椅子は脚を折られベットからは中身が見える。
壁紙もナイフで切られズタズタだった。
「あーあ、窓が割れてる」
肌に風を感じ窓を見やると見事なまでにガラスだけがくりぬかれ、そこから風が家の中に入ってきていた。
(ここから侵入されたのか)
ズタズタにされたベットに腰かけ部屋の中を見回しため息をつく。
「噂になっているんだな……もう普通の生活は出来ないのか」
ポツと漏らし再び大きなため息をついたその時、家の外から怒声が飛んでくる。
「おい! クソ野郎! 出てこい! この○○○野郎!!」
またも知らない中傷の言葉を使い挑発してくる。
「誰だろう……」
やれやれとまずは相手と対話をして相手をなだめようとベットから立ち上がりドアに手をかけようとしたその時エルド・ネントが手をかけるより早くドアが乱暴に開いた。
「おうおう! お前女性を襲ったんだと? この卑怯者が!」
「いや、それは……その」
ドアの先には筋骨隆々の上半身裸の無精髭を生やした男が立っていた。
だが下半身には鎧を装備している。
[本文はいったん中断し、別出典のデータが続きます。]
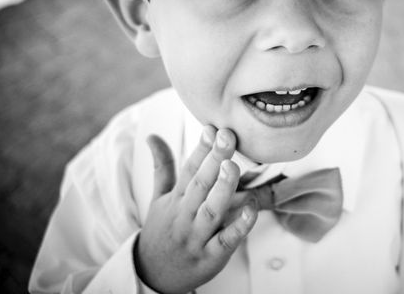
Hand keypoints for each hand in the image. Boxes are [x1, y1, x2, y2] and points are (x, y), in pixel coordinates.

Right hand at [134, 126, 257, 293]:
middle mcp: (184, 215)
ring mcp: (196, 237)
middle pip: (200, 185)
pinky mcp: (210, 257)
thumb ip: (162, 166)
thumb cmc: (162, 231)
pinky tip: (251, 209)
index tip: (212, 127)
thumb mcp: (158, 199)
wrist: (153, 276)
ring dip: (223, 189)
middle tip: (227, 135)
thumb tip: (152, 135)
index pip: (189, 169)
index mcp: (176, 199)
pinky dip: (239, 226)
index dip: (201, 148)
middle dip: (214, 159)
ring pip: (210, 211)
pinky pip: (225, 241)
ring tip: (232, 166)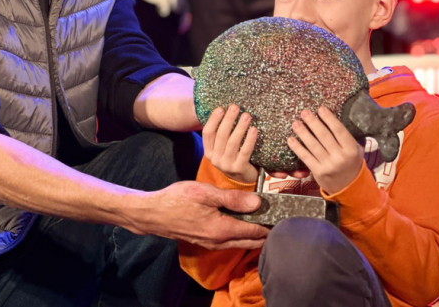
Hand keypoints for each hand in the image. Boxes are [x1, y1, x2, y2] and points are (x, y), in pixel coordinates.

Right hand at [130, 180, 268, 250]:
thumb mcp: (206, 193)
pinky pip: (232, 240)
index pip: (256, 231)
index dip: (272, 223)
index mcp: (223, 229)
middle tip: (281, 216)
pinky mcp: (207, 241)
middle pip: (253, 240)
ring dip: (256, 232)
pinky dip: (243, 232)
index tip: (285, 213)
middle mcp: (220, 242)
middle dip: (268, 230)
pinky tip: (244, 220)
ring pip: (242, 241)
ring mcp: (213, 244)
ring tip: (267, 216)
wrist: (153, 214)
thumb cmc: (177, 200)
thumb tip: (258, 201)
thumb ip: (233, 198)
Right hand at [202, 105, 258, 182]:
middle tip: (235, 107)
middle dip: (228, 120)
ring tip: (246, 115)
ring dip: (240, 127)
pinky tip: (254, 130)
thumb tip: (225, 110)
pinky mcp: (239, 168)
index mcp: (208, 152)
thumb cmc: (233, 156)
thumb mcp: (222, 148)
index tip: (220, 108)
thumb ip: (221, 134)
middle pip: (221, 136)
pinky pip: (245, 151)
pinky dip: (249, 140)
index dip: (213, 120)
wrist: (243, 177)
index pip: (207, 133)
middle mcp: (215, 159)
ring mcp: (227, 165)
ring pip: (232, 143)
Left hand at [287, 106, 364, 193]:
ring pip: (313, 145)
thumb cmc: (350, 163)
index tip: (320, 109)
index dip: (329, 118)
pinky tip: (291, 139)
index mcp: (351, 149)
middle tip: (304, 112)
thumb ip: (346, 137)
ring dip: (303, 133)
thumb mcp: (355, 150)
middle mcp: (340, 157)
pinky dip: (297, 148)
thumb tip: (332, 118)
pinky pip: (306, 157)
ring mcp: (328, 165)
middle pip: (324, 136)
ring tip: (295, 123)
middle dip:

見た目は山賊とも言えなくも無いが多分勇者だろう。
「魔王が倒されて平和になったと思ったがやっぱりどこにも悪はいるようだな! まったく! 聞けばお前勇者なんだろ? 何でそんな事をした?」
「え、えっと……」
女性を襲ったことが事実無根であると自分で立証できず、かといって自分が女性を襲ったのではないかという事に受け入れられずエルド・ネントは口をつぐんだ。
「おうおう、これから勇者は要らなくなって大変なのは分かるがよ、それはねえだろ? あ?」
自分が相手より優位に立っていると思ってかエルド・ネントの前に立つ男は舐め腐ったような態度で説教をかます。
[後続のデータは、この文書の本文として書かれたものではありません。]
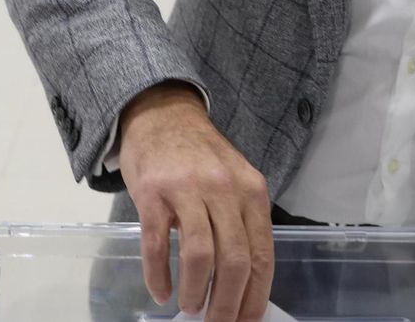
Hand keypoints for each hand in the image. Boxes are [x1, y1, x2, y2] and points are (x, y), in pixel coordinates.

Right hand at [119, 83, 273, 321]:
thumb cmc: (200, 155)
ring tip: (191, 310)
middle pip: (235, 260)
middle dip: (228, 304)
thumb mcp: (234, 180)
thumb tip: (243, 283)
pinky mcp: (153, 193)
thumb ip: (241, 221)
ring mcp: (188, 190)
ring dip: (196, 292)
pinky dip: (159, 275)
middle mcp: (225, 189)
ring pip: (201, 255)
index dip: (256, 296)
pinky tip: (160, 291)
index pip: (262, 255)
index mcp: (252, 192)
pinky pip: (157, 244)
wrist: (161, 113)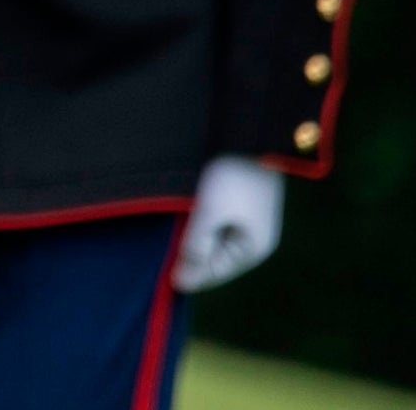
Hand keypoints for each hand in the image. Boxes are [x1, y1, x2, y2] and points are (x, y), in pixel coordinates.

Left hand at [174, 155, 285, 292]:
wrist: (250, 133)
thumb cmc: (232, 174)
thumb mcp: (210, 212)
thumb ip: (196, 247)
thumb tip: (182, 283)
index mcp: (253, 248)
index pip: (214, 273)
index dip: (187, 272)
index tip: (162, 271)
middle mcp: (253, 239)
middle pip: (213, 257)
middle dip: (188, 254)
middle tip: (162, 247)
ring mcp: (247, 221)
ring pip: (211, 239)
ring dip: (192, 236)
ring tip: (170, 228)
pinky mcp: (239, 203)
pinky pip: (214, 222)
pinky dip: (198, 222)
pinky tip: (181, 214)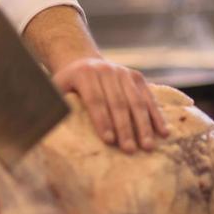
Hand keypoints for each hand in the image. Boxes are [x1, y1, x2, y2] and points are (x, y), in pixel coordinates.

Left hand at [53, 57, 168, 152]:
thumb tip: (51, 126)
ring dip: (143, 125)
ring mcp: (123, 72)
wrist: (82, 62)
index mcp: (84, 73)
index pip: (95, 99)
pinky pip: (149, 98)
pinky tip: (163, 133)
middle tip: (129, 150)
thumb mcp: (56, 90)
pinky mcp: (137, 77)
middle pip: (117, 102)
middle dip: (124, 128)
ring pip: (136, 101)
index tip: (108, 141)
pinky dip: (156, 116)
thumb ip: (56, 105)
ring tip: (147, 147)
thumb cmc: (68, 86)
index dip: (101, 120)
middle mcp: (106, 70)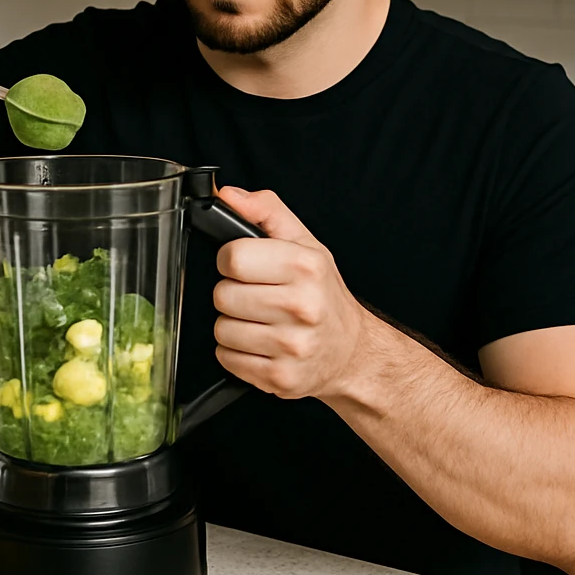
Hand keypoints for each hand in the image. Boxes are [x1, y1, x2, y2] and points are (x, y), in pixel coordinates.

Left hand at [211, 186, 373, 400]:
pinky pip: (228, 359)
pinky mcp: (280, 378)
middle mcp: (301, 307)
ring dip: (233, 325)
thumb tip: (227, 195)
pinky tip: (260, 345)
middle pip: (223, 295)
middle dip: (233, 294)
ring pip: (222, 329)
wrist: (352, 351)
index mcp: (305, 267)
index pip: (233, 258)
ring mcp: (292, 346)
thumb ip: (266, 211)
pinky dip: (236, 353)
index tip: (244, 267)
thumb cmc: (324, 294)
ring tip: (260, 322)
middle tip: (257, 296)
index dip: (231, 261)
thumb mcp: (305, 243)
「おい、なあ? 分かってんのか? お前が何をしたか。 おお?」
勇者とは勇猛果敢に魔王軍と戦う者、誰もが聖人のようなイメージをするが実際はそうではない。
目の前の男のように好戦的な奴もいる。
だがそれにはエルド・ネントも含まれる。
「あの、すみません。ちょっと今日はお帰り頂けないでしょうか? 見た通り家の中が少し散らかってまして」
ニコニコと笑顔を作り男に接するがエルド・ネントの心の中は穏やかではなかった。
いつ爆発してもおかしくはないエルド・ネントに男はまだエルド・ネントを舐めた態度で上から見下す。
「はあ? 何言ってんだ? 土下座も何もなしに許してくださいってか? この○○○野郎」
「あ?」
もういいや、エルド・ネントの堪忍袋の緒が切れた。
彼は中性的な容姿に加えその華奢な身体からとても細く見えるが彼の身体は意外と筋肉質で性格ははバリバリの好戦的性格。
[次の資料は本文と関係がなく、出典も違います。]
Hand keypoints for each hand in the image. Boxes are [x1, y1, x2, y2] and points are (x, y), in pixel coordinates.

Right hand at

普段の彼の作る笑顔はこれ以上相手を間合いに入らせないための処世術だ。
その処世術に騙されたのはこの男だけでなく町人も騙されている。
「早速ですが人に使わせてもらいます」
手を拳にして男の腹筋に正拳を叩きこむ。
「うっ」
そして接着面からスキル、チャージを発動する。
「チャージ!」
昨日貰ったスキルを初めて人に使用する。
チャージが人にどの様な作用を引き起こすのかわずかながらの好奇心もあった。
「あ、あああああああああああああ」
スキルチャージは男の腹筋を見る見るうちに吸い込んでいく。
(あ、大変だ)
少し焦りで額に汗がにじんだが汗がエルド・ネントの高い鼻を走る頃にはエルド・ネントの目の前に男の姿は影も形もなく消えていた。
「このスキル……もしかしてチート能力?」
自分の手のひらを見つめ呟く。
このスキルは物だけでなく人さえもチャージしてしまうようだ。
「殺してしまった……僕は……人を……」
頭を抱え後悔の念に駆られ床に崩れ落ちるがエルド・ネントはチャージしたものを再び出せることを忘れている。
「どうしよう、もうこの町にはいれない……勇者としても生きていけない……だったら」
暫し時間をおいた後、何かを決意し立ち上がる。
「夜逃げしよう!」
夜逃げして新しい町で生きていくことにした。
エルド・ネントはすぐさま部屋の中に残っている最低限必要な物を布袋に詰めて出発の準備を始めた。